> _Selected text_:
====================

1. Standard of Review

 

[26]        As is often the case, the standard of review depends on how one frames the issue.

 

[27]        If the issue is framed as the Appellant challenging the Trial Judge’s findings of fact or the inferences that he drew, the standard of review is overriding and palpable error, which is a very high standard. Housen v Nikolaisen, 2002 SCC 33 para 10.

 

[28]        If the issue is framed as the Trial Judge having erred in his application of the legal framework to be applied to circumstantial evidence, the issue is not purely factual and becomes one of mixed fact and law.  While the standard of overriding and palpable error applies to this type of error as well, less deference is owed if the disputed factual finding was based on the misapplication of a legal principle.  And ultimately, if the error is such that it constitutes an extricable error of law, the standard of review is correctness. R v S(B), 2019 ONSC 2664, para 53.

 

2. Legal Framework – Circumstantial Evidence

 

[29]        On a charge of assault, lack of consent is an essential element of the offence.  It is concerned with the state of mind of the alleged victim.  More often than not, the Crown relies on the evidence of the alleged victim to establish that element.

 

[30]        In this case, Mr. Robert did not testify.  There was no direct evidence of his state of mind.  The Crown relied exclusively on circumstantial evidence to prove lack of consent.  That evidence consisted of Cst. Sylvestre's observations of what happened between the Appellant and Mr. Robert before she struck him, as well as some of the things she said in the brief statement she gave Cst. Sylvestre after her arrest.

 

[31]        In R v Villaroman 2016 SCC 33, in the context of explaining how a jury should be instructed in a case where the Crown relies exclusively on circumstantial evidence, the Supreme Court of Canada discussed the relationship between circumstantial evidence and the requirement for proof beyond a reasonable doubt.  The Court's comments also inform the analysis that a judge sitting alone should undertake in such circumstances.

====================

> _Information supplied_:
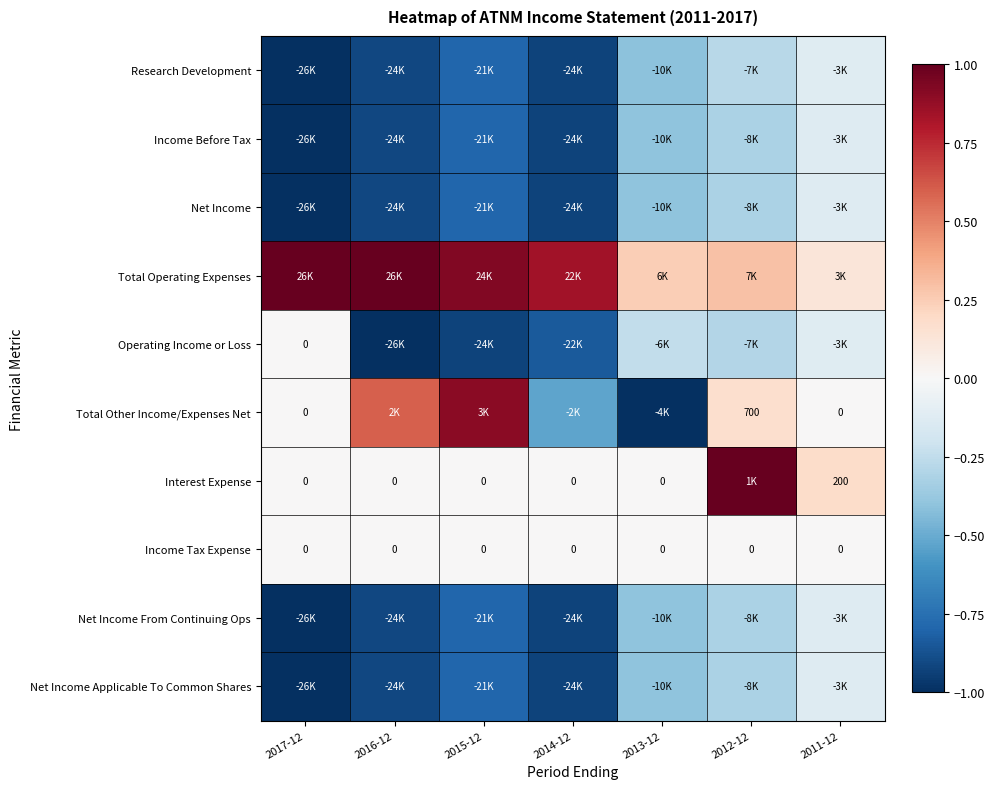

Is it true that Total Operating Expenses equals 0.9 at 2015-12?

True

====================

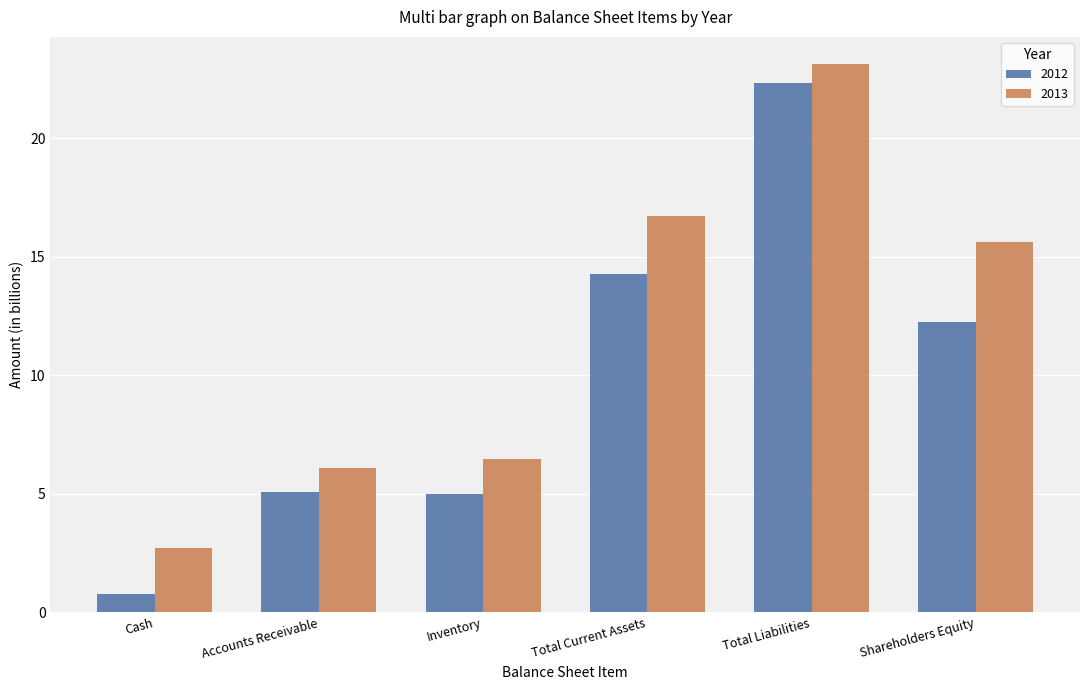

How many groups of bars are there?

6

====================

> _Task_:
Answer these questions from the court excerpt on standard of review and circumstantial evidence:
(a) What standard of review applies when the Appellant challenges the Trial Judge's findings of fact or inferences?
(b) Who did not testify in this case?
(c) In which case did the Supreme Court of Canada discuss the relationship between circumstantial evidence and proof beyond a reasonable doubt?

> _Answer to the problem_:
(a) Overriding and palpable error.
(b) Mr. Robert.
(c) R v Villaroman 2016 SCC 33.